WHAT YOU ARE ASKED TO DO ▸ Pick out each line in the rows below that contains the word "volume" and copy it unchanged.

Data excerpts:

□ □ □ □

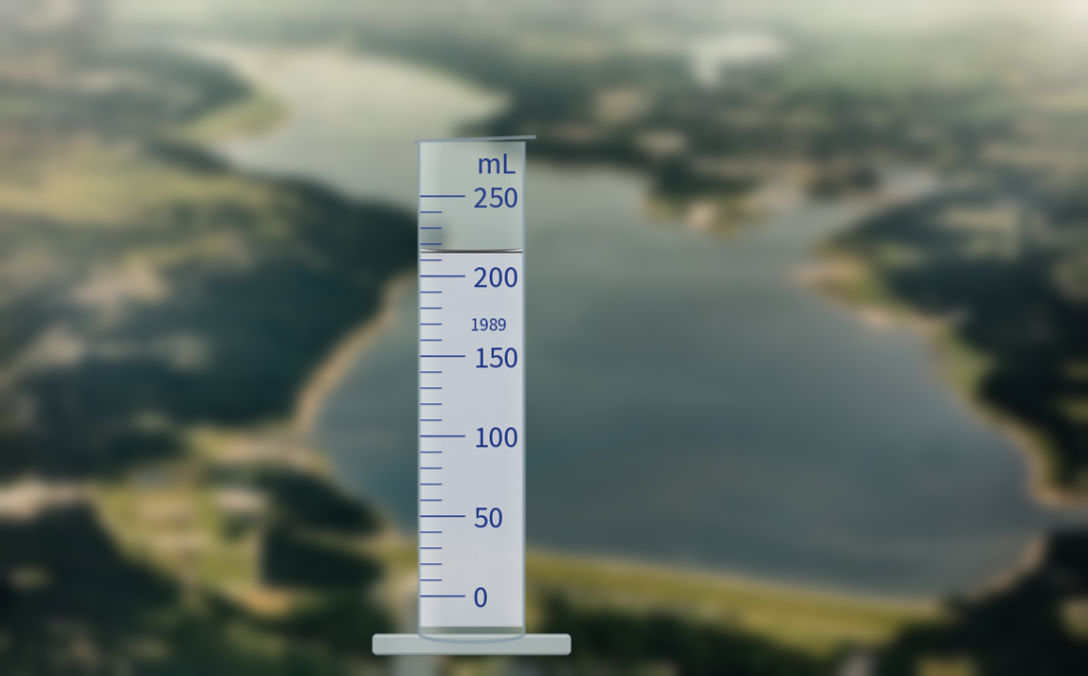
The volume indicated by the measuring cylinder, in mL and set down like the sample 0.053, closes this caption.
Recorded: 215
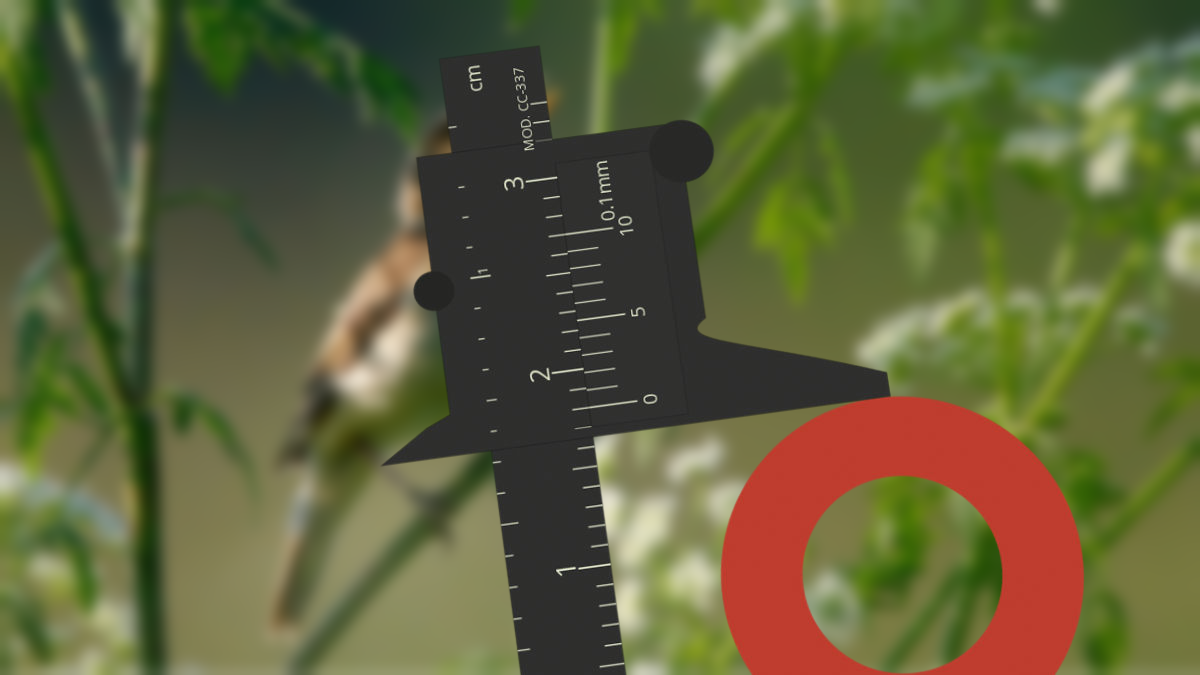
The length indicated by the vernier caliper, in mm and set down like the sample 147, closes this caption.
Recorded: 18.0
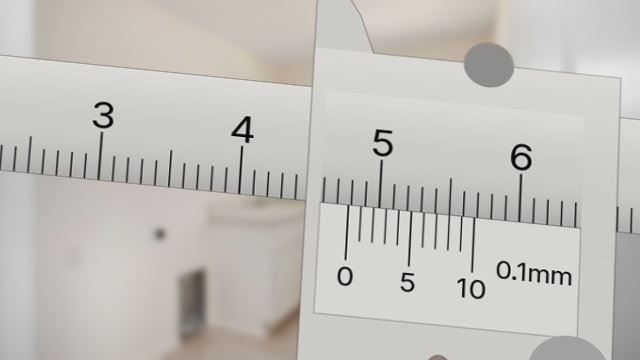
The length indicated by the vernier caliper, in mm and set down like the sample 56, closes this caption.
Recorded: 47.8
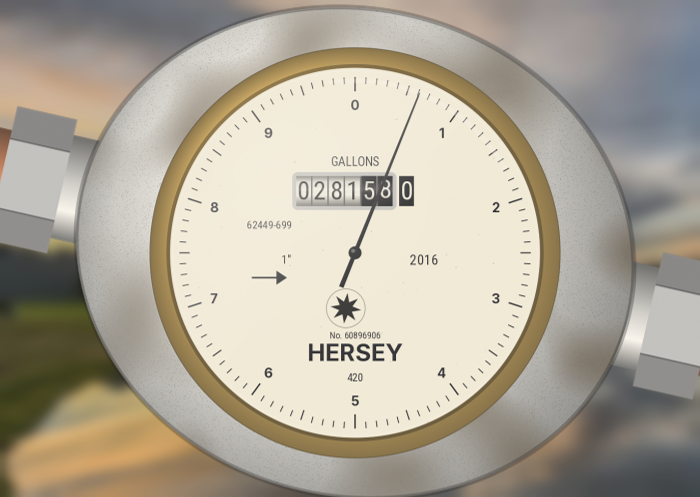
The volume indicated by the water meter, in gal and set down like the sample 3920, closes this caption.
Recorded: 281580.6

□ □ □ □

EXERCISE SOLUTION ▸
The volume indicated by the measuring cylinder, in mL and set down like the sample 0.053, closes this caption.
The volume indicated by the water meter, in gal and set down like the sample 3920, closes this caption.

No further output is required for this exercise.